Joacine, a censora
Construí a tese de Joacine Katar Moreira ser uma vibrante evidência do lusotropicalismo, da específica maneira portuguesa de estar no mundo, inclusiva e integradora. Uma leitura sociológica e histórica que informa correntes de pensamento português com o traço comum da multirracialidade e capacidade de abrangência religiosa. Uma teoria que, mais do que apenas leitura do passado, é sobretudo uma leitura para o futuro – e, assim, uma promessa, uma promessa radiosa.
Retirei a constatação de um episódio que marcou o começo político de Joacine. No pico da crise com o Livre, por que fora eleita e de que sairia, a deputada garantiu não “permitir” que ninguém lhe dissesse onde deve ou não estar e, referindo-se à Assembleia da República, proclamou: “Eu nasci para estar ali. E vou continuar ali. Eu não me imagino em mais sítio nenhum hoje.”
Joacine Katar Moreira nasceu em Bissau em 1982, oito anos após o fim da guerra e o reconhecimento da independência da Guiné. Que uma mulher guineense, negra, nascida num país independente, descolonizado e em paz, afirme, com convicção e firmeza, que nasceu para estar na Assembleia da República da antiga potência colonial, em Lisboa, só pode dever-se ao eco, ao rasto, ao fascínio lusotropical. Gilberto Freyre abraçaria certamente este caso como exemplo.
Este é o lado solar de Joacine. O lado lunar é o que mostra quando emparceira no populismo furioso de Mamadou Ba, francófono, nascido senegalês, que deve detestar Leopold Senghor e o seu pensamento a nosso respeito. Este lado lunar rompe, por exemplo, com Amílcar Cabral: “Nós temos uma longa caminhada juntamente com o povo português. Não foi decidido por nós, não foi decidido pelo povo português, foi decidido pelas circunstâncias históricas do tempo da Europa das Descobertas. Nós marchamos juntos. Existe toda uma ligação, não só de história, mas também de sangue, e fundamentalmente de cultura, com o povo de Portugal.”
Os fétiches do lado lunar joacínico são o Padrão dos Descobrimentos e os painéis do Salão Nobre da Assembleia da República. Logo a seguir a ser empossada, fez-se fotografar diante de um dos painéis principais e legendou a publicação: “No salão nobre da Assembleia da República, contrariando a lógica colonial e a subalternização exposta e institucionalizada do colonialismo e da Escravatura neste espaço.” A coisa caiu um bocadinho no ridículo, pois o painel nada tinha a ver com o colonialismo, África ou a escravatura: retrata a chegada de Vasco da Gama a Calecute e o acolhimento pelos emissários do Samorim.

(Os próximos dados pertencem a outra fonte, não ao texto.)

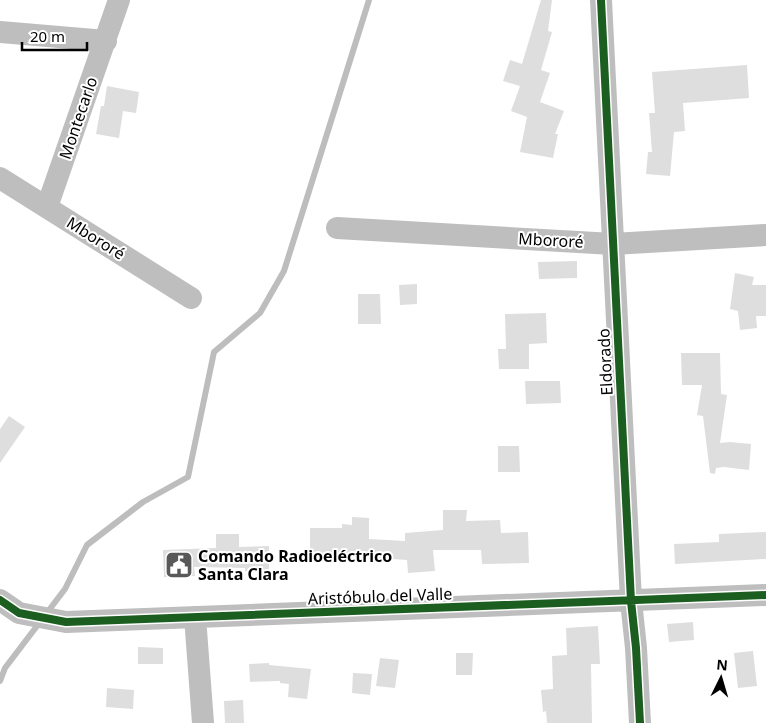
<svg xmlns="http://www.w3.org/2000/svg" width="766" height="723" font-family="'Noto Sans',sans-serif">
	<rect width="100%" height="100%" fill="#fff"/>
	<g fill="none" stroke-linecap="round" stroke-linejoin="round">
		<path stroke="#bdbdbd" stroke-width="6" d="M46 614 65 589 87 545 143 502 188 477 214 352 260 313 284 271 369 0
			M0 681 5 668 40 622"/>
	</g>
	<path fill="#dedede" d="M541 0H552L548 31 552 32 541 70 550 73 540 102 564 111 555 134H558L553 158 520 152 527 117 511 111 520 86 503 81 510 60 522 64Z
		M747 65 749 98 683 103 685 131 674 132 670 176 646 174 648 152H652L649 113H655L652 72Z
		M107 86 139 92 136 113 123 111 119 138 96 134 101 106H104Z
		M577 261V278L539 279 538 262Z
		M735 273 754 277 752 285H766V316H756L757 328 740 330 738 311 730 309Z
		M417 284V304L400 305 399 285Z
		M358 294H380L381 324H358Z
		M546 313 547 343 529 344V369H499L498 349H506L505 314Z
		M681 353H720L721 394 727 395 720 443 730 442 751 444 749 470 724 467 716 468 715 474 710 473 703 416 697 415 702 385H682Z
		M525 381H560L561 403 526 404Z
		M9 416 25 427 0 463V429Z
		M498 446H519L520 472H498Z
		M443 510H467L466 521 500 520 501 533 528 532 529 563 482 564 481 550H433L435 571 408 573 407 560 333 555V561L310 562V528H342V524L352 525V517L369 518V539L405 541V533L443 530Z
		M766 532V559L675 564 674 544 719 542V534Z
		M216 534H239V547L269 546V570L245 571V568L194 567 195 576 164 577 163 550 216 548Z
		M693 622 694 640 669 642 667 624Z
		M598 626 600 664H591L592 723H547L546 711 543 712 541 690 553 689 552 656 567 655 566 628Z
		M138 647 163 648V664H138Z
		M753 651 757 686 738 688 734 653Z
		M456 653H473L472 675H456Z
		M380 658 399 660 395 688 376 686Z
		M269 663V665L311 669 307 699 288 697 289 684 280 683V681L250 682 249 664Z
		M353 673 372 674 370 695 352 693Z
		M107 688 134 690 133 709 106 707Z
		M243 700 244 723H225L224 701Z"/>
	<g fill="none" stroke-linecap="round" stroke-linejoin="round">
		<path stroke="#bebebe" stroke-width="22" d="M601 0 631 601 636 648 640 723
			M0 32 106 41
			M0 178 191 298
			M47 207 119 0
			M337 228 613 244 766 235
			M0 600 19 613 66 622 766 595
			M195 617 203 723"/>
		<defs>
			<path id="cycleway" d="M601 0 631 601 636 648 640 723
				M0 600 19 613 66 622 766 595"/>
		</defs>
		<use href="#cycleway" stroke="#fff" stroke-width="11"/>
		<use href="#cycleway" stroke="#1b5e20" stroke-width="8"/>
	</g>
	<defs>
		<symbol id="civic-square" viewBox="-11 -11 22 22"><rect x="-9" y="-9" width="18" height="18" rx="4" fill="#595959" stroke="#fff"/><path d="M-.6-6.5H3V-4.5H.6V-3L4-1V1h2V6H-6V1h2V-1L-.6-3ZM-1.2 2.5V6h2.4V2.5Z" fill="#fff"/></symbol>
	</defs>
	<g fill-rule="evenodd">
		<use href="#civic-square" x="163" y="549" width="32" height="32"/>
	</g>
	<g text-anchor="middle" stroke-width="4" stroke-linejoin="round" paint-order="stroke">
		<g font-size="16" fill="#000" stroke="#fff">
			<text transform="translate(78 118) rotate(-71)" y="6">Montecarlo</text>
			<text transform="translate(96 238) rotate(32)" y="6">Mbororé</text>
			<text transform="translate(551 240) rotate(3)" y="6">Mbororé</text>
			<text transform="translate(605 362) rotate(-93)" y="6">Eldorado</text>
			<text transform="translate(380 596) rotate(-2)" y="6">Aristóbulo del Valle</text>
		</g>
		<g font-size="16" font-weight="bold" fill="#000" stroke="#fff" text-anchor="start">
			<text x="198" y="562">Comando Radioeléctrico<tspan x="198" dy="18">Santa Clara</tspan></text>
		</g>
	</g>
	<g transform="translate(721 678) rotate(5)" stroke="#ffffff" stroke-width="4" paint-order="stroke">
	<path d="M0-4L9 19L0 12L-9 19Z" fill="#000000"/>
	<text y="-8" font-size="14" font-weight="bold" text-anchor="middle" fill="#000000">N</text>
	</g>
	<path d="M22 42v8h65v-8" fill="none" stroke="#000000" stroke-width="2.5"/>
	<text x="30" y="42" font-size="15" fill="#000000" stroke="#ffffff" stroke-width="4" paint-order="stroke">20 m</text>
</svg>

Agora, volta à carga, querendo remover todos os painéis, depois de lhes aplicar legendas em “recontextualização” com “visão crítica da história colonial”. Censura chique e com guia mental. Compreende-se que Joacine, traumatizada pelo estrondoso engano da primeira vez que olhou os painéis, possa ansiar por legendas. Já o público dispensa ser infantilizado pela reitoria conceptual da censora. Qualquer um é livre de ver, ler, estudar, informar-se e pensar.
Os painéis não são do colonialismo, nem do Estado Novo. Representam momentos dos séculos XV e XVI. Referem-se em geral às Descobertas, o feito mais relevante da História portuguesa, extraordinário contributo para a Humanidade. Sem isso, não seríamos nós. As rotas que as Descobertas abriram rasgaram caminhos para um lado e para outro. Revelaram o mundo todo a todo o mundo. Entre muitas outras, são as rotas que nos levaram a Bissau e trouxeram Joacine para o lugar de que diz “eu nasci para estar ali.”
As cenas dos painéis estão cantadas n’Os Lusíadas. Espero que Joacine não pense que Camões era um propagandista do Estado Novo, nem proibi-lo nas escolas, escondê-lo nas bibliotecas, remover suas estátuas, cancelar o 10 de Junho.
Há quem queira expulsar a Joacine de volta à “sua terra”. Penso que escolheu bem a sua terra. Esta terra é boa, merece ser estimada. Este país e esta gente onde se acolhe é um belo país, uma boa Pátria, boa gente, cultura esplêndida, história rara e brilhante, que vale a pena conhecer e de que é magnífico gostar e amar.